Sentence-Breaking Algorithm

MetaMap09 now considers the semi-colon (";") as a sentence-breaking character, in addition to the period ("."), the exclamation point ("!"), and the question mark ("?"). These characters are considered sentence boundaries, however, only if they are not immediately preceded by whitespace.

New Input Format

All previous releases of MetaMap required ASCII 10 (newline or linefeed) as a line-terminating character. In addition, input records or citations had to be separated by blank lines. We have extended MetaMap's input logic to allow ASCII 13 (carriage return) as a line-terminating character as well.

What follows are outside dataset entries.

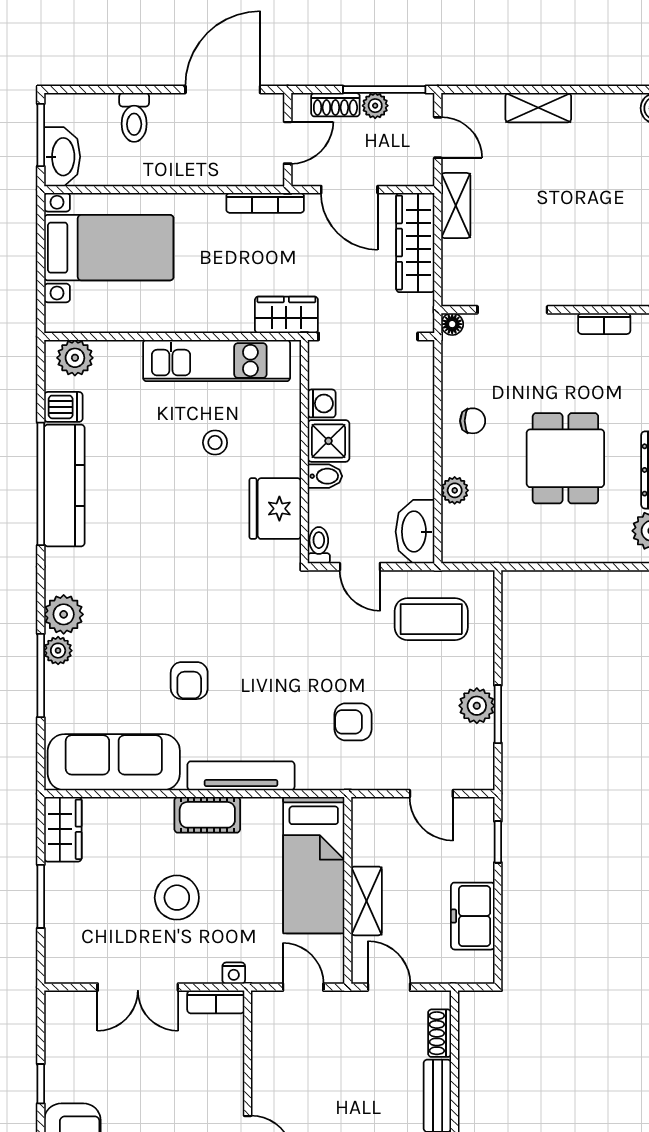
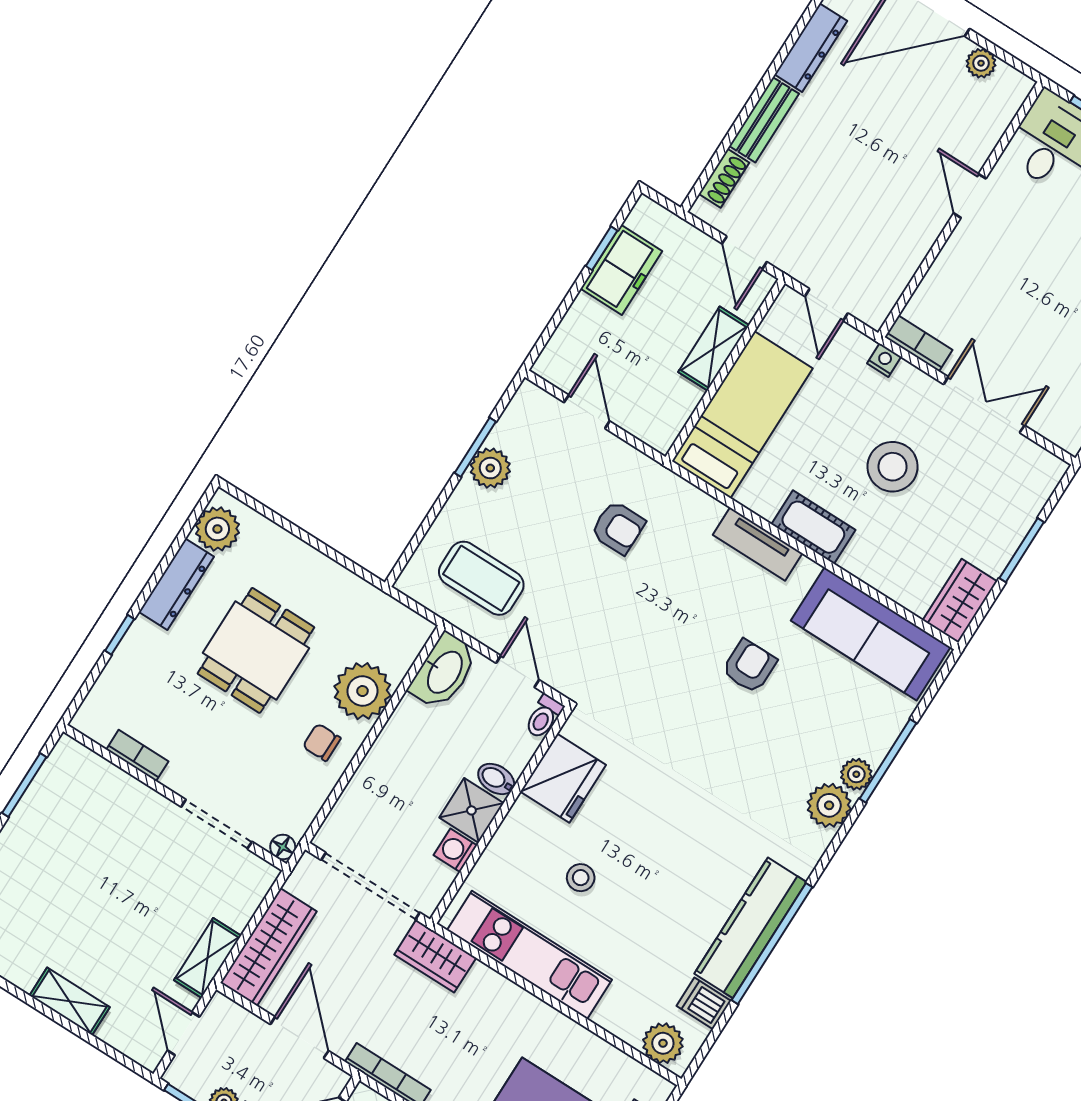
plant: (455, 490) -> (362, 691), width x1.88, depth x1.88
tv unit: (241, 776) -> (758, 544), width x0.71
window: (498, 842) -> (602, 248), moved

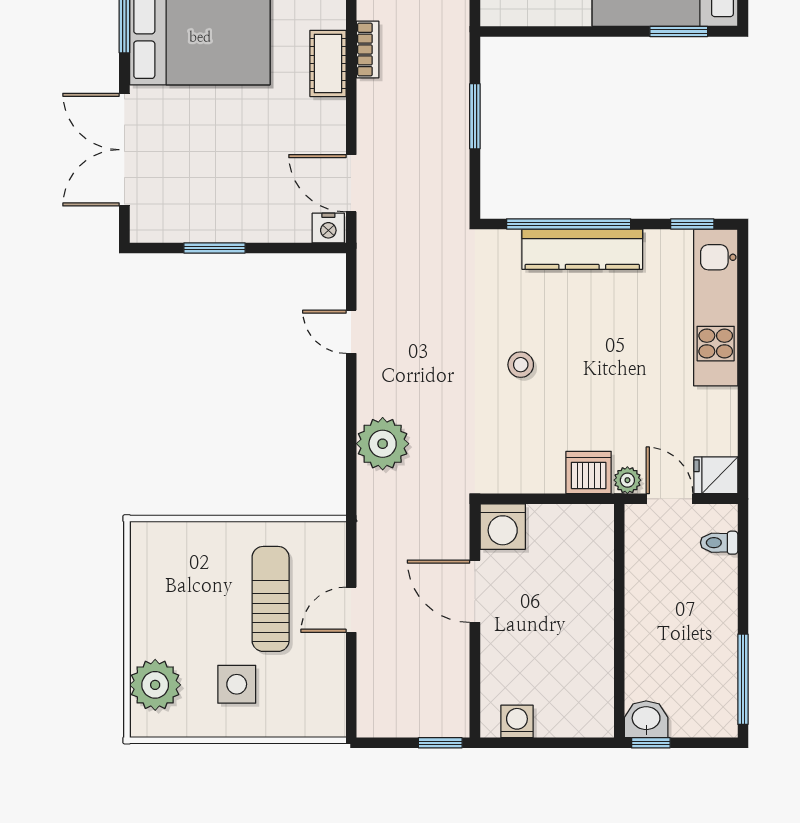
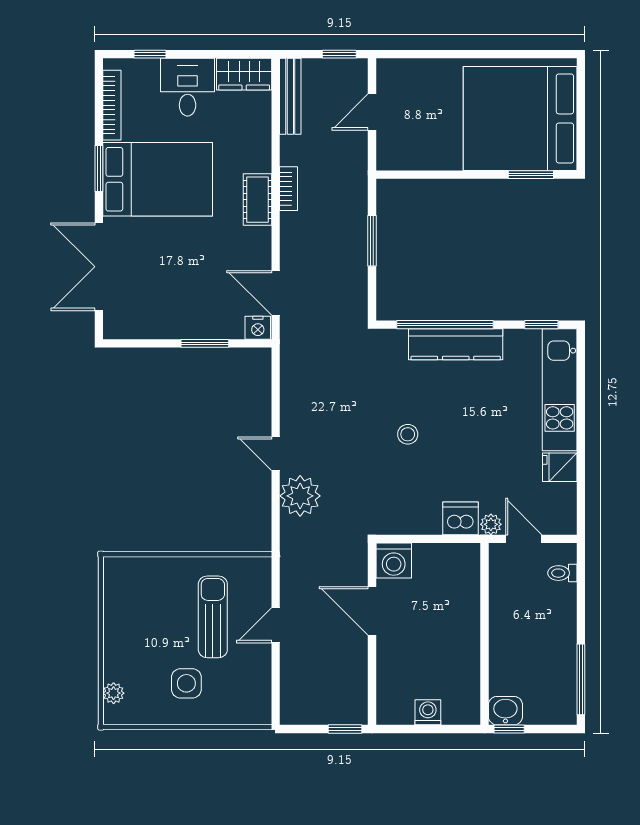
window: (215, 248) -> (205, 343), moved
door: (351, 332) -> (276, 454), moved
fridge: (716, 475) -> (560, 467), moved
plant: (155, 685) -> (114, 693), width x0.53, depth x0.53
washing machine: (517, 721) -> (428, 712), moved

Elimination of Moderate Model

Beginning with MetaMap09, we will no longer release a Moderate Model, but only the Strict and Relaxed Models. Previous versions of MetaMap will still retain their Moderate Models. See Effective Mapping of Biomedical Text to the UMLS Metathesaurus: The MetaMap Program, 2001 for more information about MetaMap's Strict, Moderate, and Relaxed Models.

Elimination of Original Phrases

The display_original_phrases command-line option (-H) will no longer be supported.